### Prompt
In the lines below, look for "none". Copy each line where it appears.

Source data:
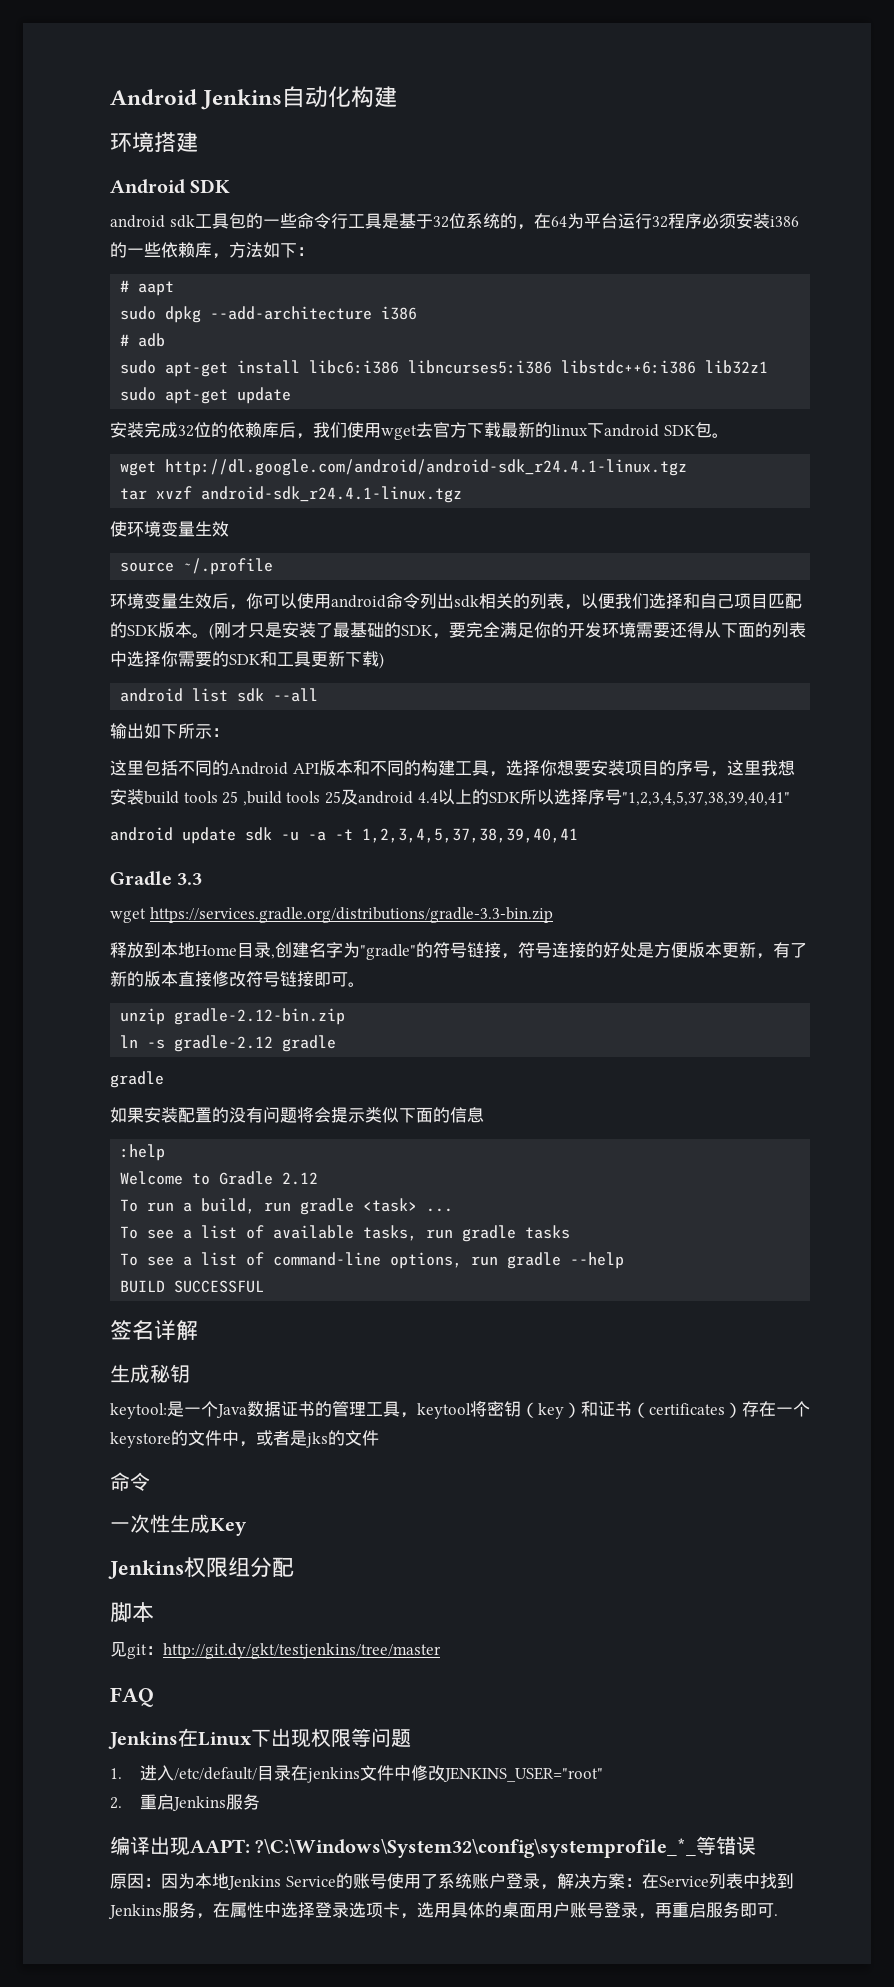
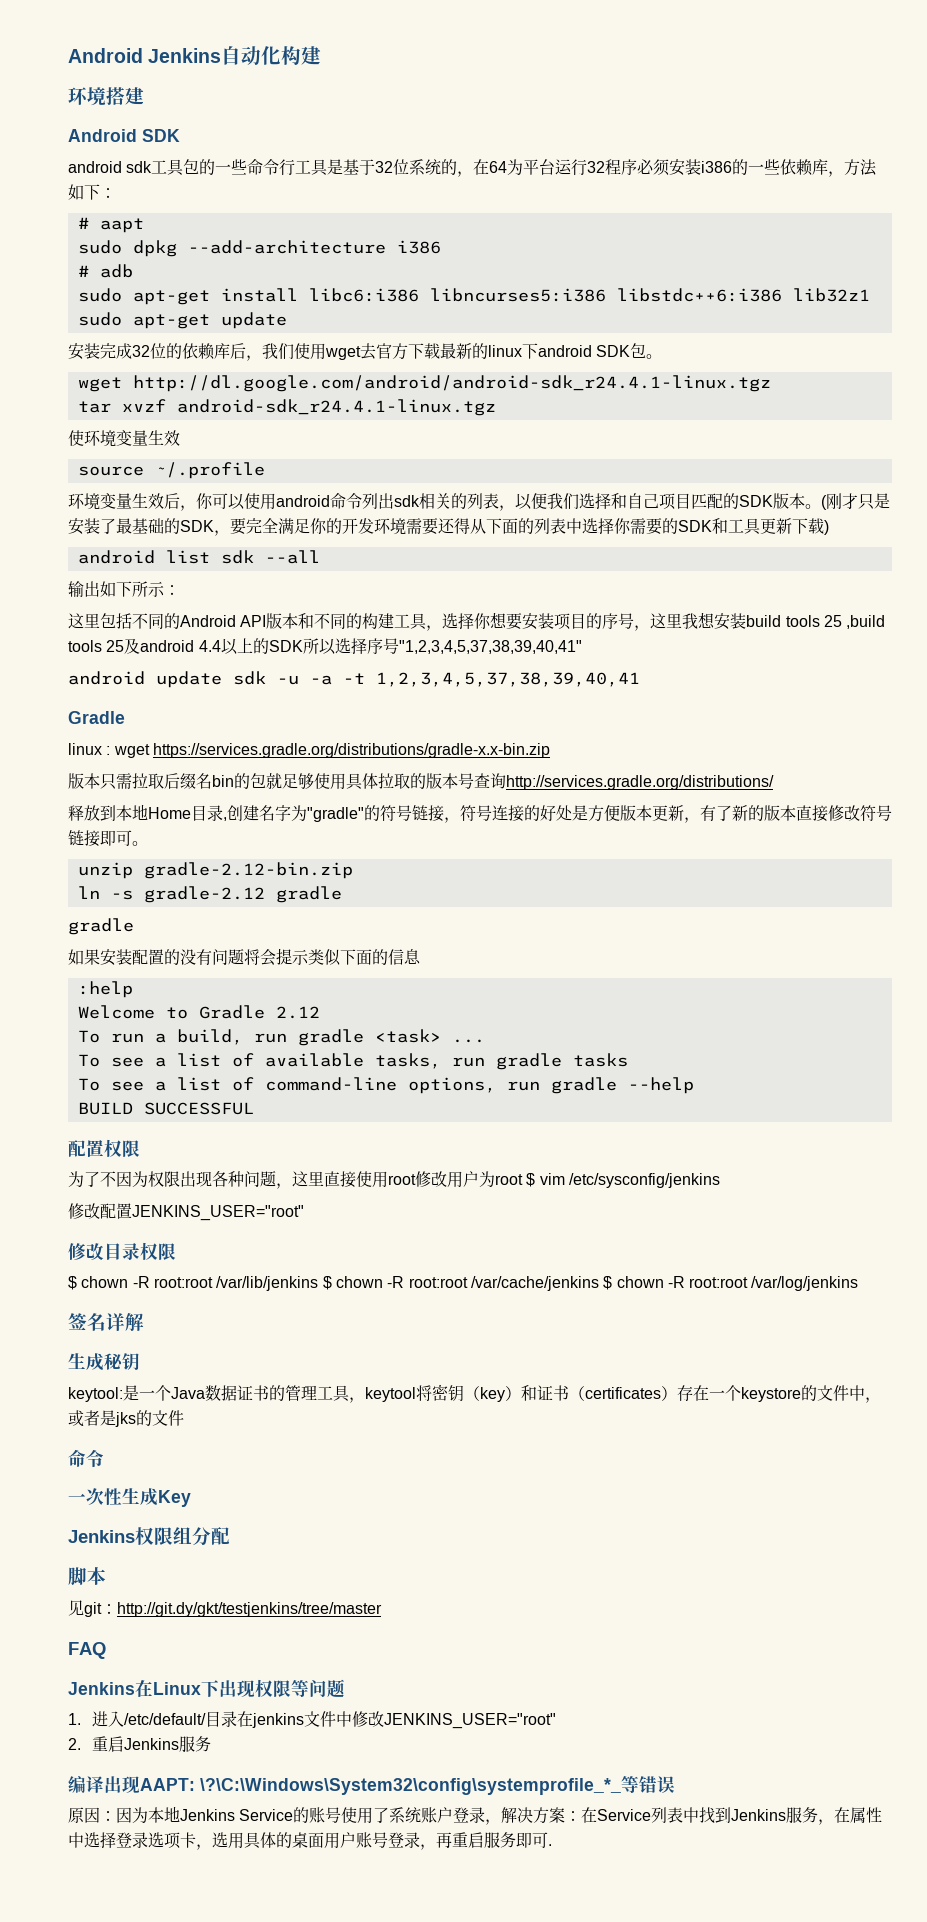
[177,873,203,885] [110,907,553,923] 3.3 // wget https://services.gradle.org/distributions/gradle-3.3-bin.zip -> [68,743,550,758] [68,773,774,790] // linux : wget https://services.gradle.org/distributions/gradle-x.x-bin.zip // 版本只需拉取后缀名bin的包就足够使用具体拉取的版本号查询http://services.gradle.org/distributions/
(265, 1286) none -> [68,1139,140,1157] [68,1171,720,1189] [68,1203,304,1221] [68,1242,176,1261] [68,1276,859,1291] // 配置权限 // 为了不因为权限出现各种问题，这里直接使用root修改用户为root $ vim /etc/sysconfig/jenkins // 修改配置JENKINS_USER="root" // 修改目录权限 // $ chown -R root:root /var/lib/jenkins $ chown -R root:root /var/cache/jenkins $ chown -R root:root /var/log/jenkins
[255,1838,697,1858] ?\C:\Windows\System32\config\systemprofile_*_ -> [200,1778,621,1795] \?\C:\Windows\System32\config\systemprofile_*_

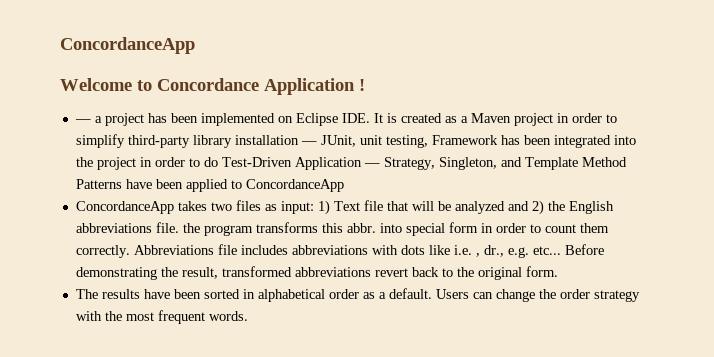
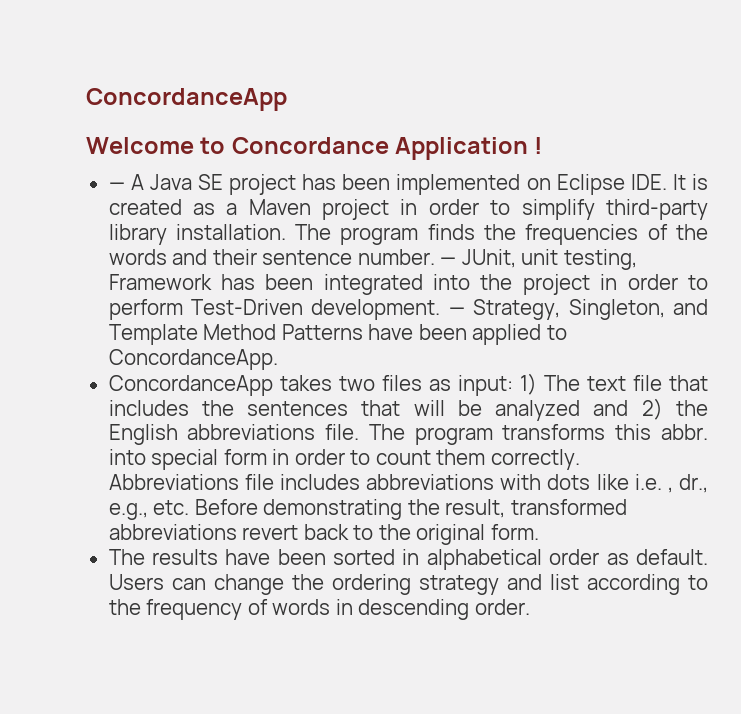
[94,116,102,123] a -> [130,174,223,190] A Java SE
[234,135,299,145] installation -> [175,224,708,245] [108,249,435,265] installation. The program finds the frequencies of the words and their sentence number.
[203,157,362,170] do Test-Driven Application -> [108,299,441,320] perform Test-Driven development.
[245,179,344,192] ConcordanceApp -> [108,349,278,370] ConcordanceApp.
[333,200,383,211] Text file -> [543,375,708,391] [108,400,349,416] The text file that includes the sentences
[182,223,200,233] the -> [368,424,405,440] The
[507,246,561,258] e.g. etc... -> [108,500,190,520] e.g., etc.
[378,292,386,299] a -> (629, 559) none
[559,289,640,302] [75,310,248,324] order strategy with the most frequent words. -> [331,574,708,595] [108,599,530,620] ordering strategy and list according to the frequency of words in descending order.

### Your response
(265, 1286) none -> [68,1139,140,1157] [68,1171,720,1189] [68,1203,304,1221] [68,1242,176,1261] [68,1276,859,1291] // 配置权限 // 为了不因为权限出现各种问题，这里直接使用root修改用户为root $ vim /etc/sysconfig/jenkins // 修改配置JENKINS_USER="root" // 修改目录权限 // $ chown -R root:root /var/lib/jenkins $ chown -R root:root /var/cache/jenkins $ chown -R root:root /var/log/jenkins
[378,292,386,299] a -> (629, 559) none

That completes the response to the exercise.